Der Spielbrunnen ist ein besonderes Element einer bestimmten pädagogischen Arbeitsweise. Auf den ersten Blick ist der Spielbrunnen nur eine Ansammlung von alltäglichen Materialien in einer Wasserschale.

Bei genauer Betrachtung können die Gegenstände ihre Wirkung nur entfalten, wenn man sie im Rahmen einer pädagogischen Vorgehensweise einsetzt. Dann werden die alltäglichen Dinge zu einem "Mittel des Lernens". So können dann bestimmte pädagogische Ziele verfolgt werden. Einige davon sind:
Lernerlebnisse mit dem Phänomen Fließen, Entfaltung räumlicher Vorstellungen, sinnliches Lernen mit dem Element Wasser, Erfassen der Zusammenhänge von Bewegung und Raum, Einschätzen und Vergleichen von Längen und Größen, Planendes Handeln und Abstimmungen des gemeinsamen Handelns, ästhetisches Lernen in interdisziplinären Problemlösungsprozessen.
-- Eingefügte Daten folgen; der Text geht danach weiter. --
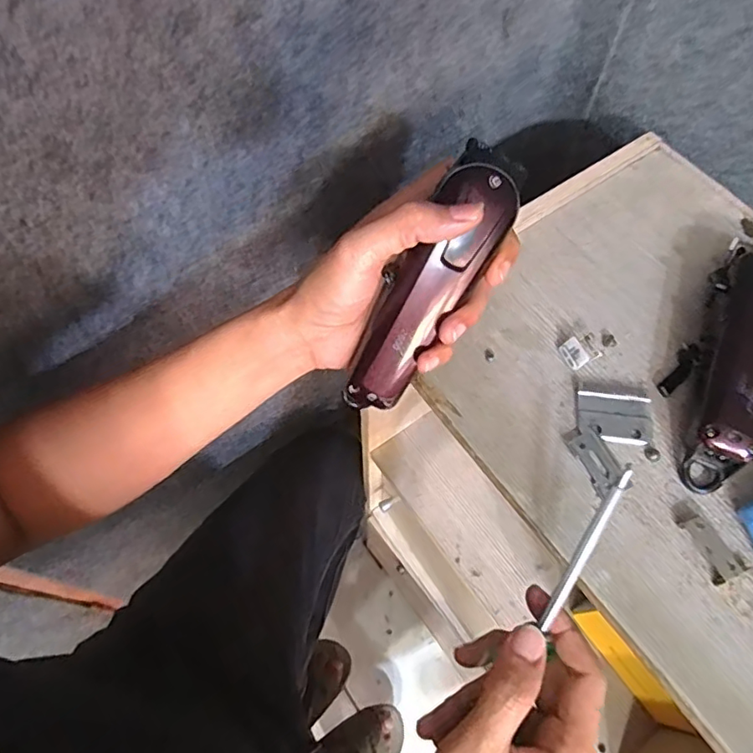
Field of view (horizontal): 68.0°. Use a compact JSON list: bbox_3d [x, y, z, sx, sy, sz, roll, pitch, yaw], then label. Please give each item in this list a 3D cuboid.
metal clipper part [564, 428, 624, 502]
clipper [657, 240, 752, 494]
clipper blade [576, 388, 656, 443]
[{"bbox_3d":[0.135,0.051,0.343,0.021,0.004,0.043,-22,65,-13],"label":"metal clipper part"},{"bbox_3d":[0.224,-0.013,0.353,0.049,0.043,0.164,26,64,12],"label":"clipper"},{"bbox_3d":[0.152,0.025,0.355,0.045,0.004,0.036,6,62,2],"label":"clipper blade"}]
Diese Aufzählung einiger allgemeiner Ziele ist nicht vollständig. Der Künstler und Werkpädagoge Roland Oesker hat dieses pädagogische Mittel "Spielbrunnen" entwickelt und setzt es erfolgreich in seiner Lehrtätigkeit an der Akademie Remscheid ein. Die Arbeitsweise mit dem Spielbrunnen ist eng an den didaktischen Ansatz "Interdisziplinäre System-Bildung" gebunden. Hier ein Beispiel für die Praxis: Spielbrunnen in der Grundbildung der Kita oder der Grundschule. Im Sinne der methodischen Vorgehensweise ist

der Spielbrunnen ein Teil einer Lernlandschaft mit 6 Tätigkeitsfeldern. Das erste Tätigkeitsfeld ist immer die Begegnung mit dem Phänomen. In diesem Fall ist es das Phänomen "Fließen". Eine vergleichbare Lernlandschaft kann auch für das Phänomen "Klingen" mit 6 Tätigkeitsfeldern zusammengestellt erden.